Sunday Snapshot: The tree stump monuments at Clinton Cemetery


A local weather forecaster suggested that Kansans needed Dramamine in order to survive the roller coaster that is March weather in the Midwest. When I woke up this morning, there was snow and sleet on the ground. But Friday was beautiful and warm and Jim and I went for a drive to take in the sunshine. We found ourselves driving around Clinton Lake.

Clinton Lake at dusk.

Clinton Lake at dusk.

I have a few childhood memories of Clinton Lake, but I did not know back then that the lake was relatively new, having been completed by the U.S. Army Corps of Engineers in 1977. The town of Clinton survived; some other unincorporated communities vanished into the watershed district. Near the town of Clinton, though, is Clinton Cemetery, which turned out to be a treasure trove of gnarled trees and old and interesting graves.

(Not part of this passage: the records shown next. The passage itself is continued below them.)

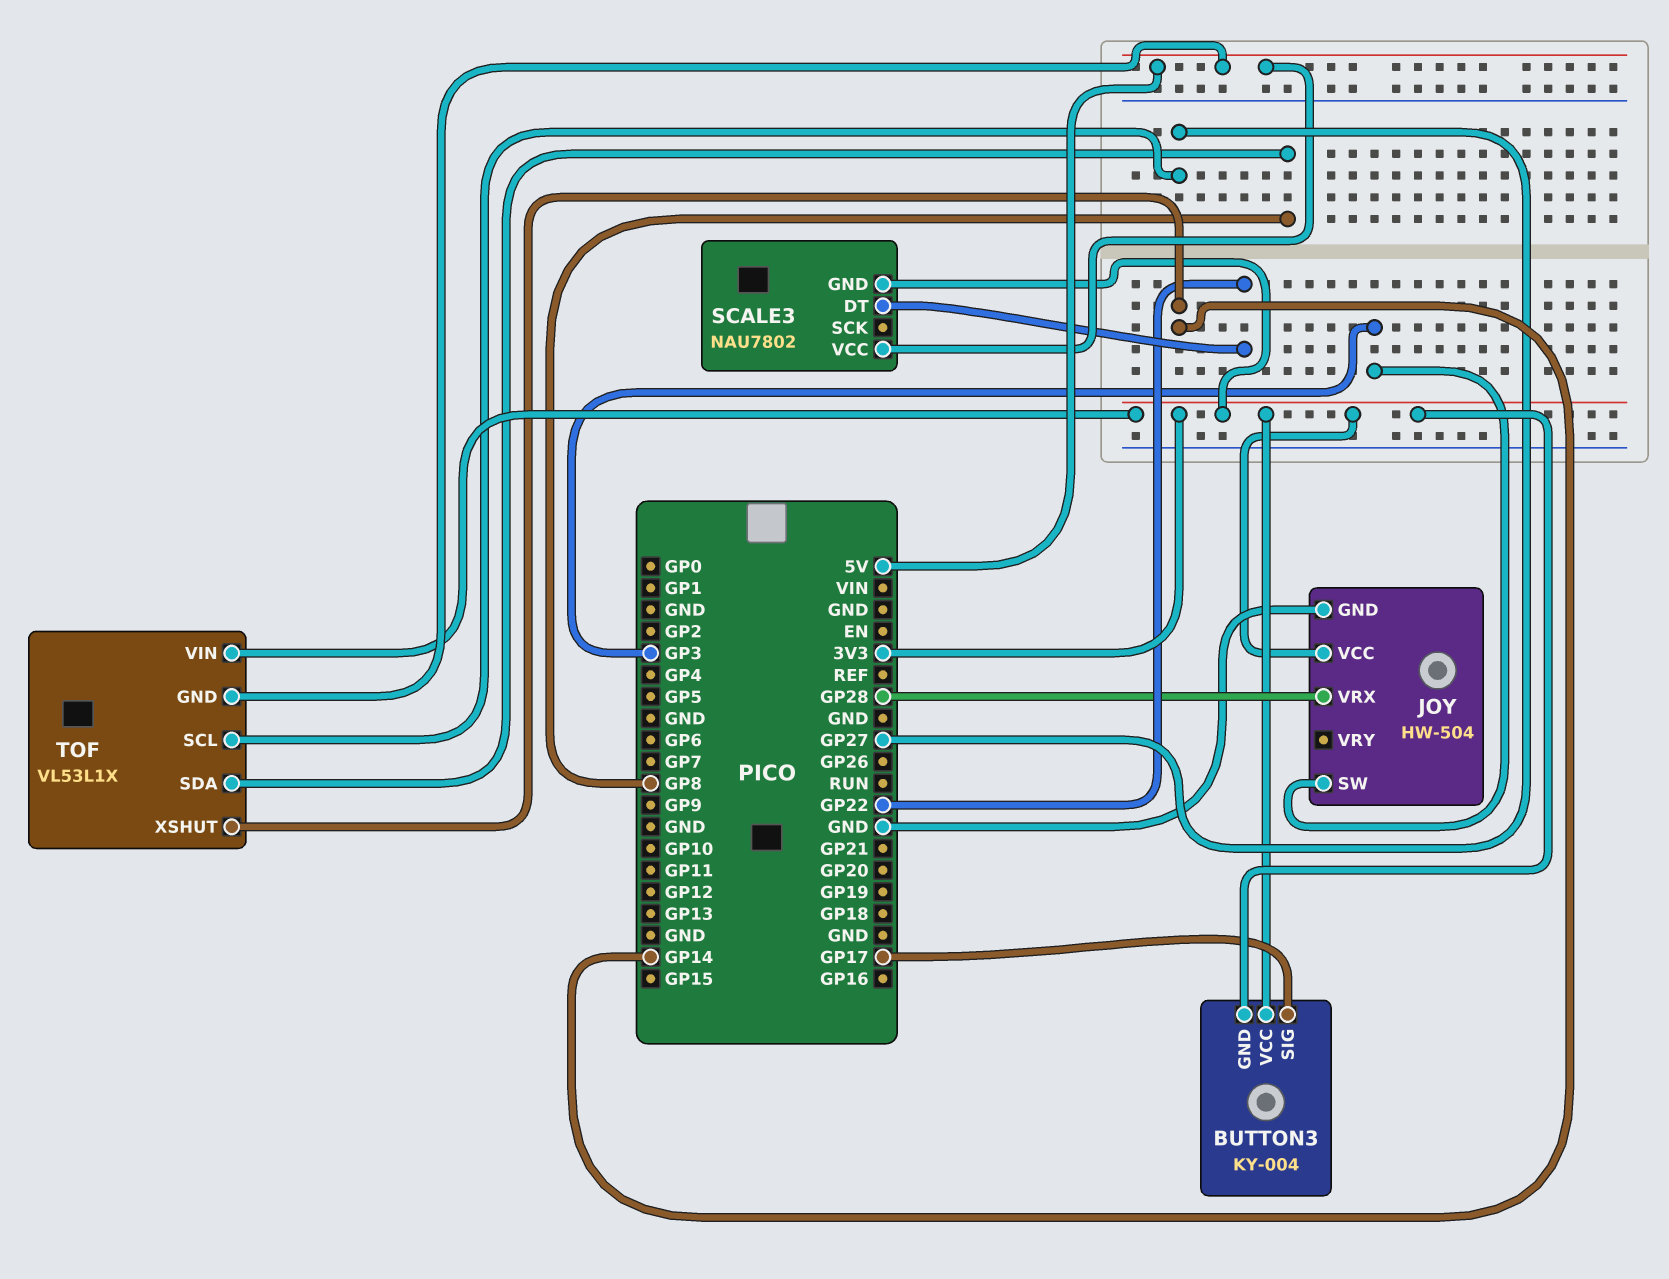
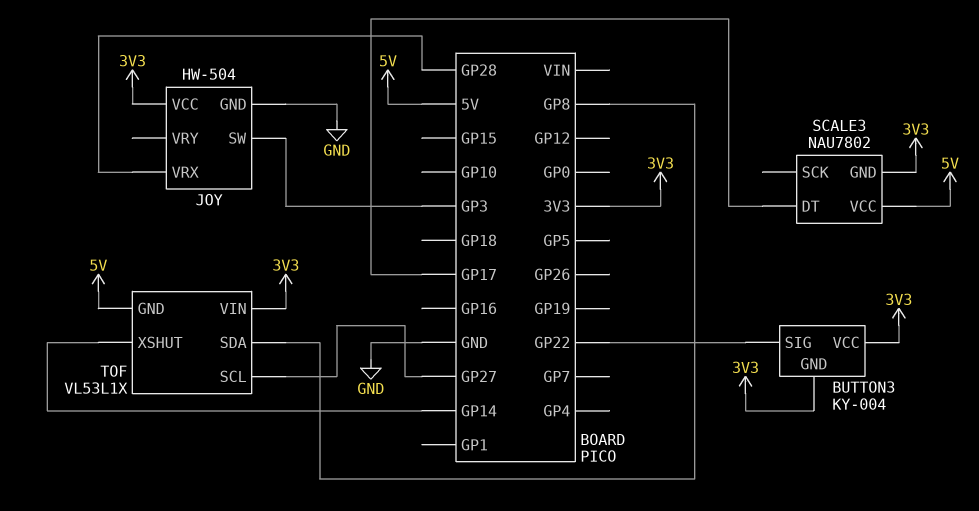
BUTTON3 pin SIG: GP17 -> GP22
SCALE3 pin DT: GP22 -> GP17

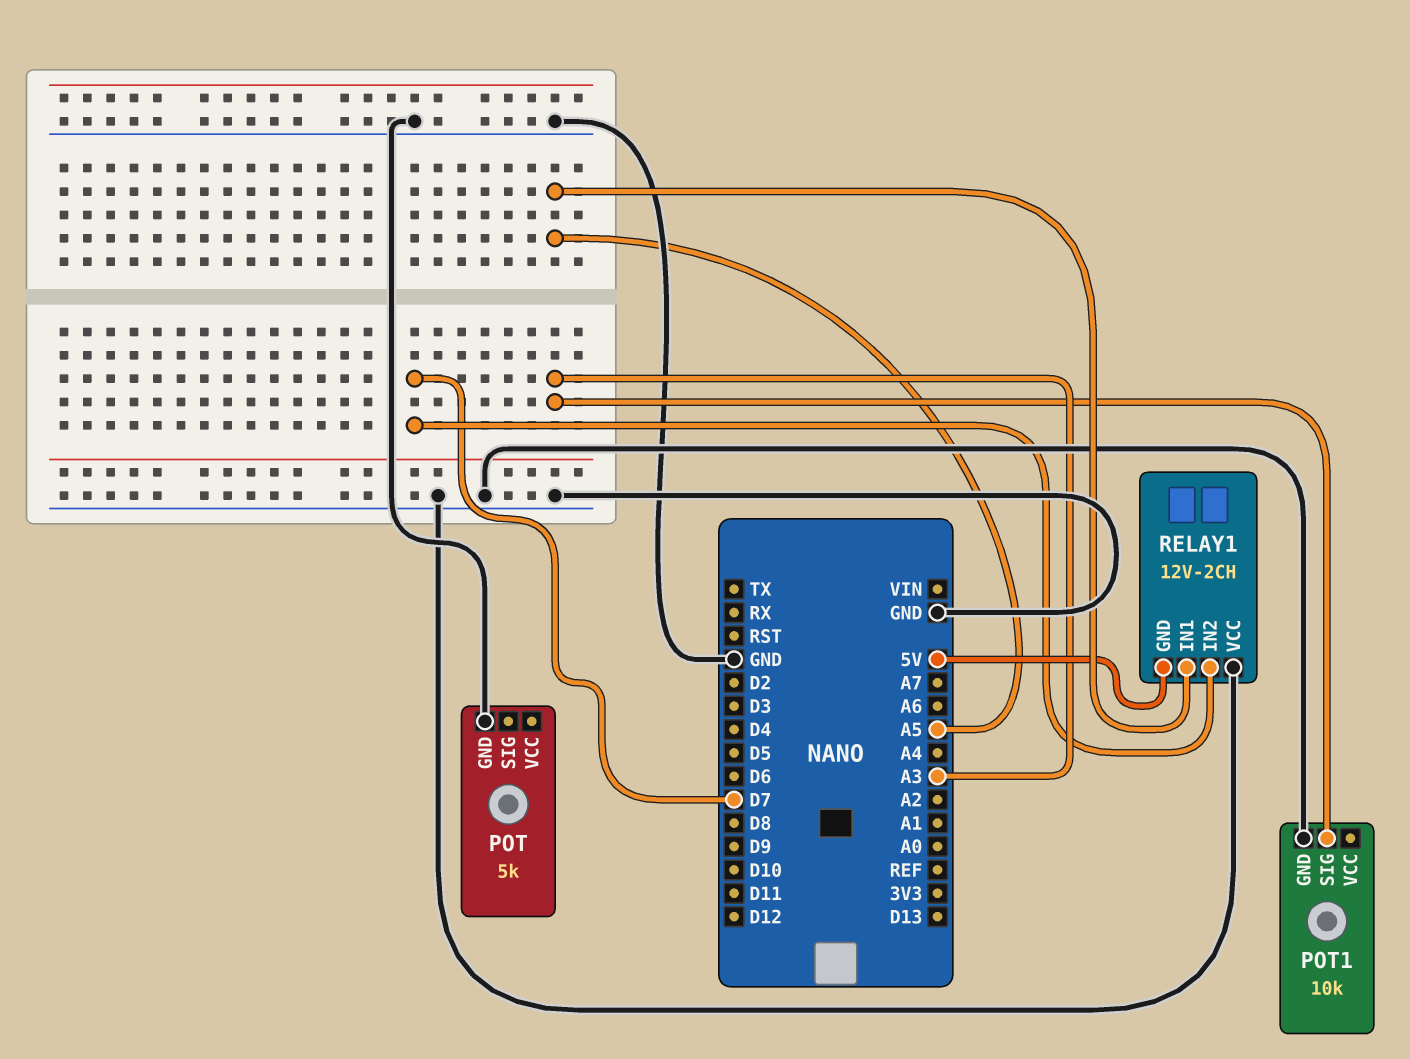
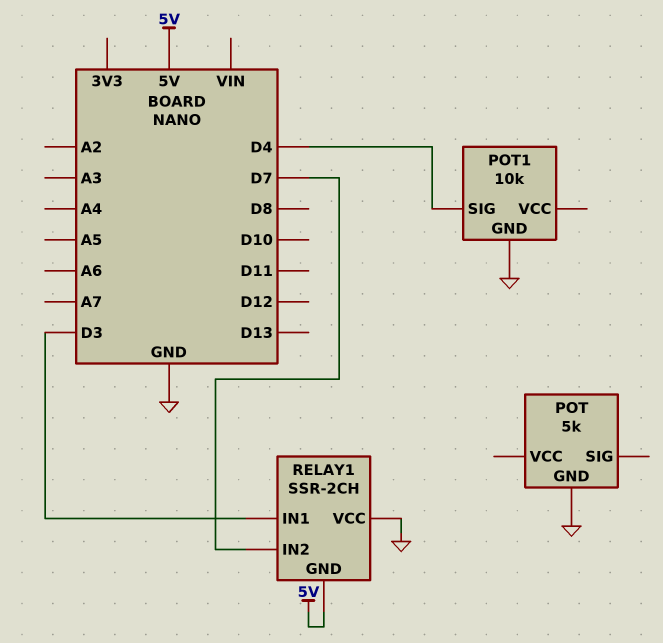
POT1 pin SIG: A3 -> D4
RELAY1: 12V-2CH -> SSR-2CH
RELAY1 pin IN1: A5 -> D3

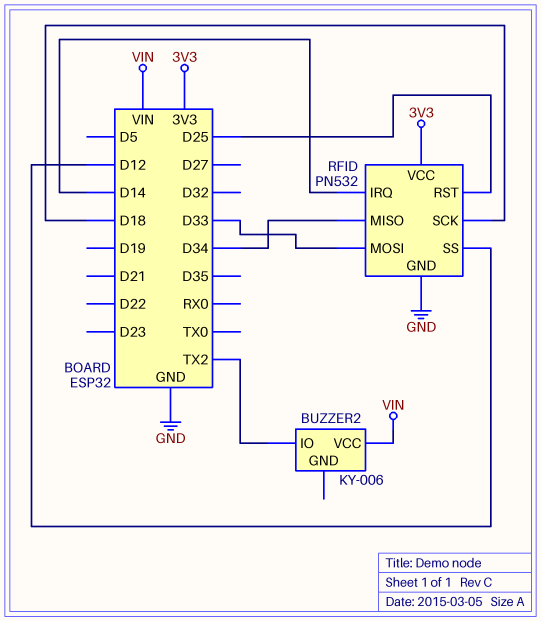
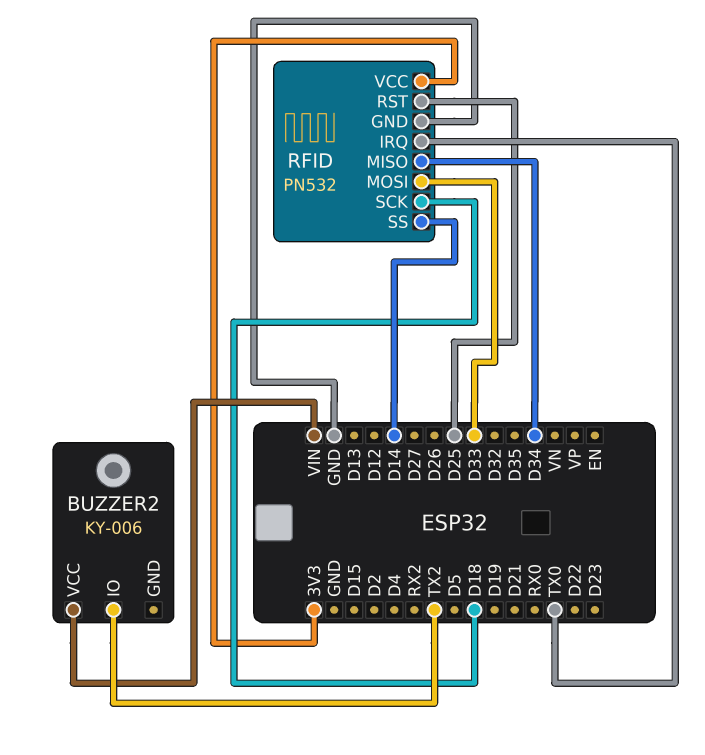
RFID pin IRQ: D14 -> TX0
RFID pin SS: D12 -> D14

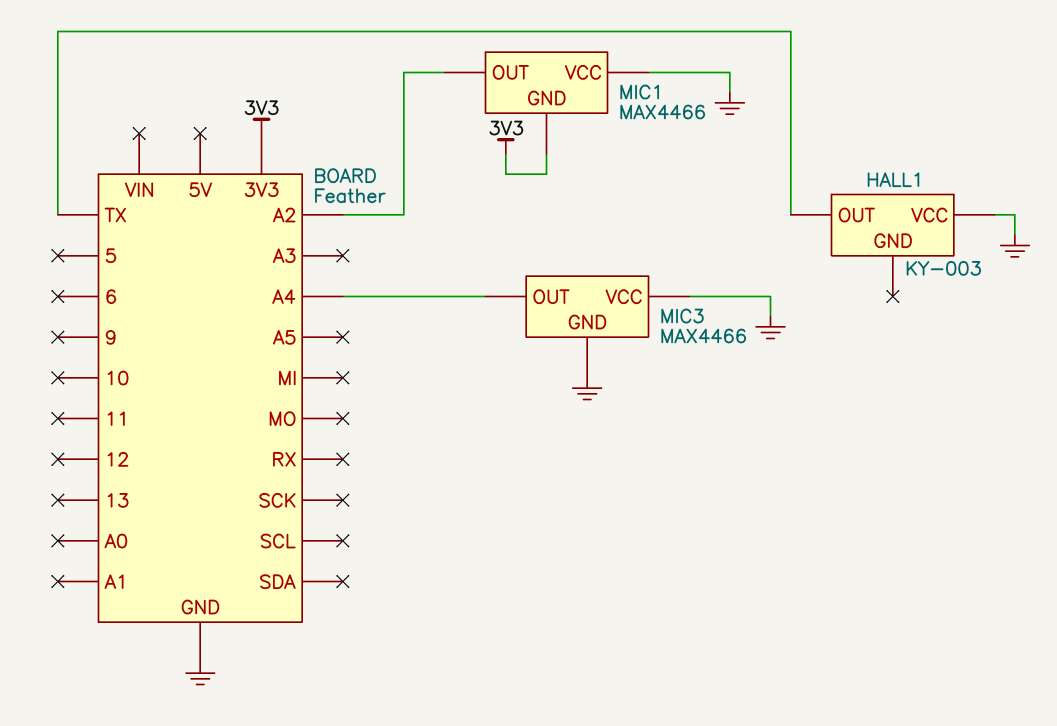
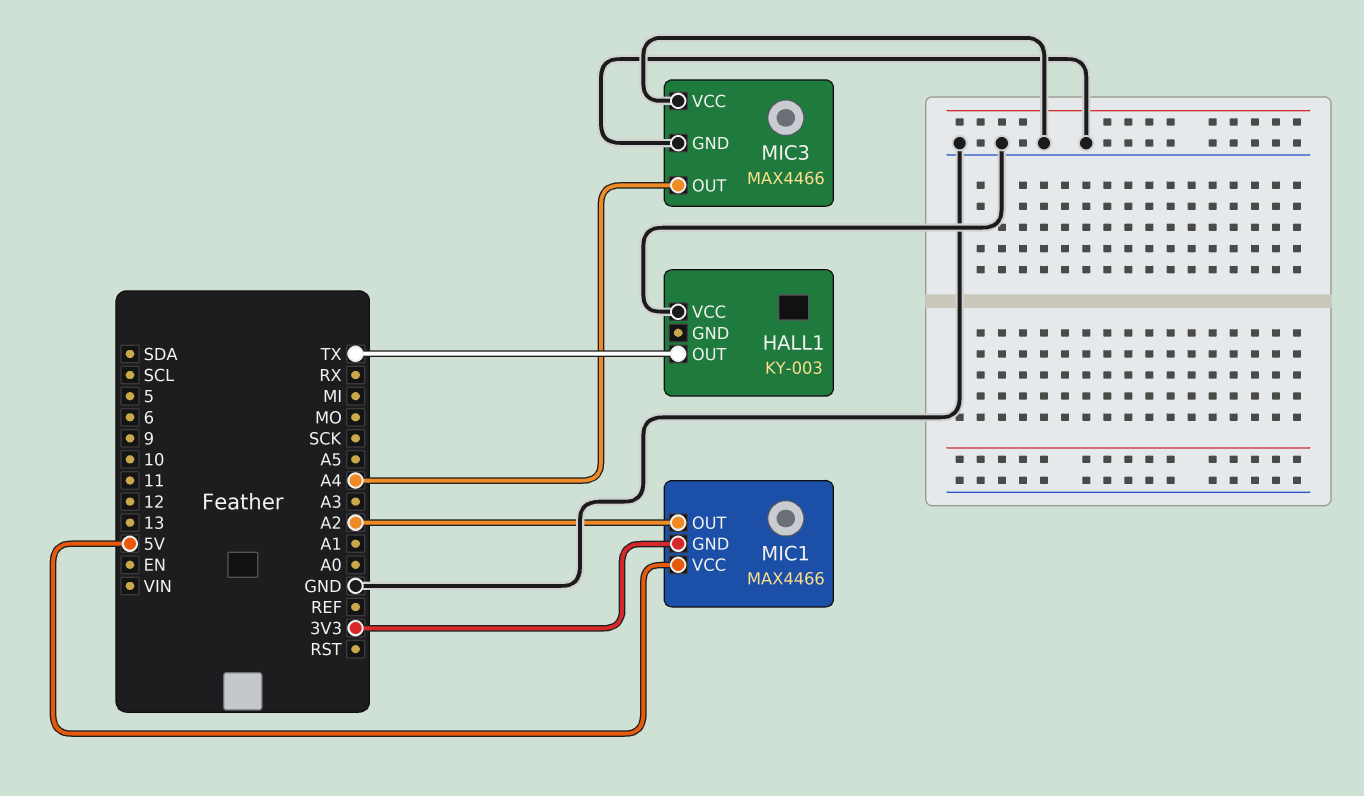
MIC1 pin VCC: GND -> 5V

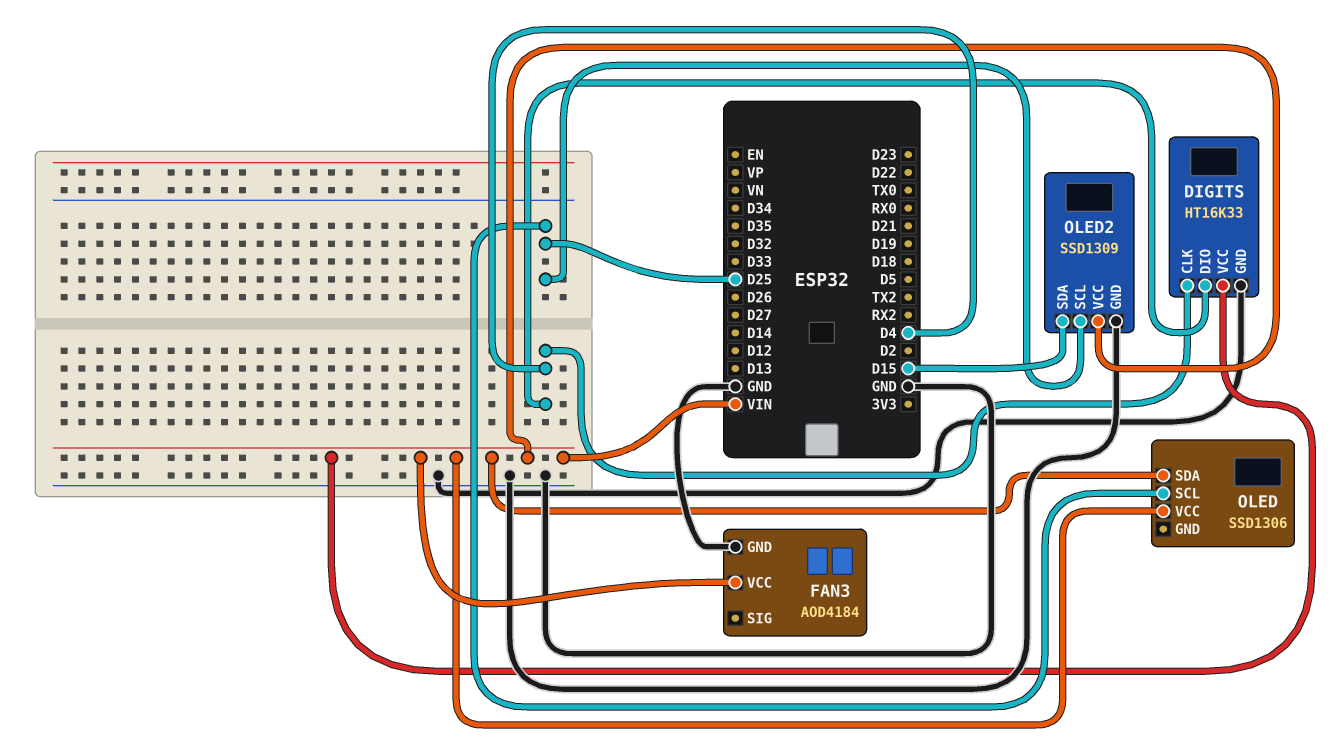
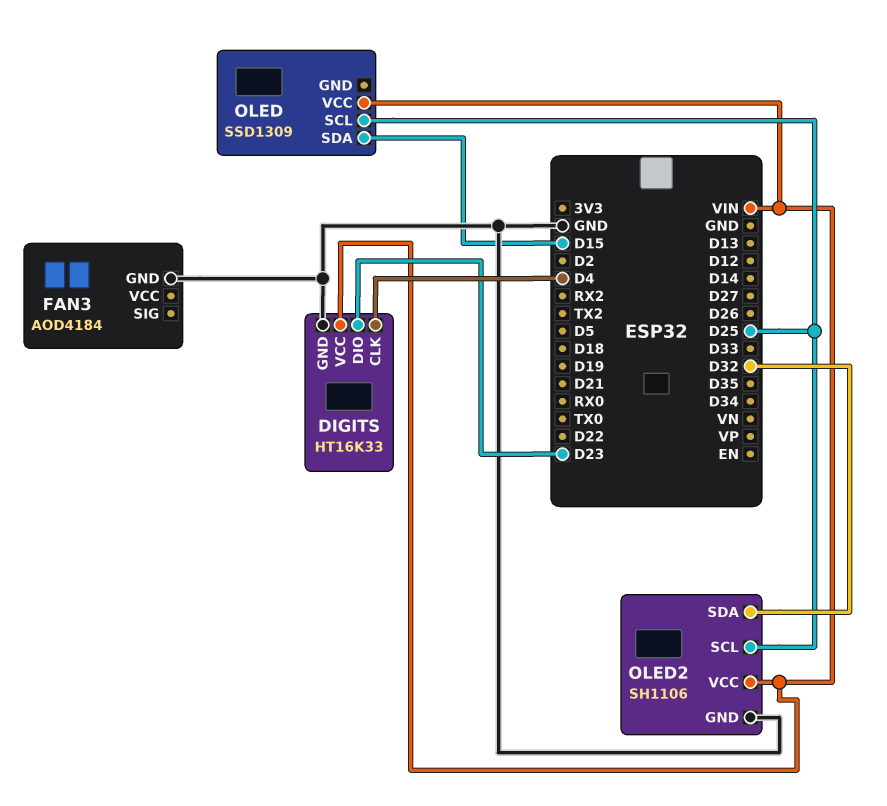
DIGITS pin DIO: D4 -> D23
FAN3 pin VCC: VIN -> none
OLED: SSD1306 -> SSD1309
OLED pin SDA: VIN -> D15
OLED2: SSD1309 -> SH1106
OLED2 pin SDA: D15 -> D32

Except for in communities with easy railroad access or a local stone mason, elaborate monuments are scarce in Kansas before the 1890s. Headstones celebrating those with birthdays before 1800 are also scarce west of the Kansas City area. And yet, here in Clinton Cemetery, there are several examples of beautiful tree stump monuments, stones with embedded porcelain photographs, and other creative and intricate markers. There are graves for children of men who fought in the Revolutionary War and there is at least one marker for a former slave born in 1799.

Nickerson Cowan (also listed as Cowen in the cemetery records). "Passed to the Spiritland of the 17 Day of May 1886, Aged 87 Years. A slave till Lincoln's proclamation on 1 January 1863.

Nickerson Cowan (also listed as Cowen in the cemetery records). “Passed to the Spiritland of the 17 Day of May 1886, Aged 87 Years. A slave till Lincoln’s proclamation on 1 January 1863.

Should you find yourself at Clinton Lake this summer, make a little time for the museum (which is open May through October) and this cemetery. It is worth a visit.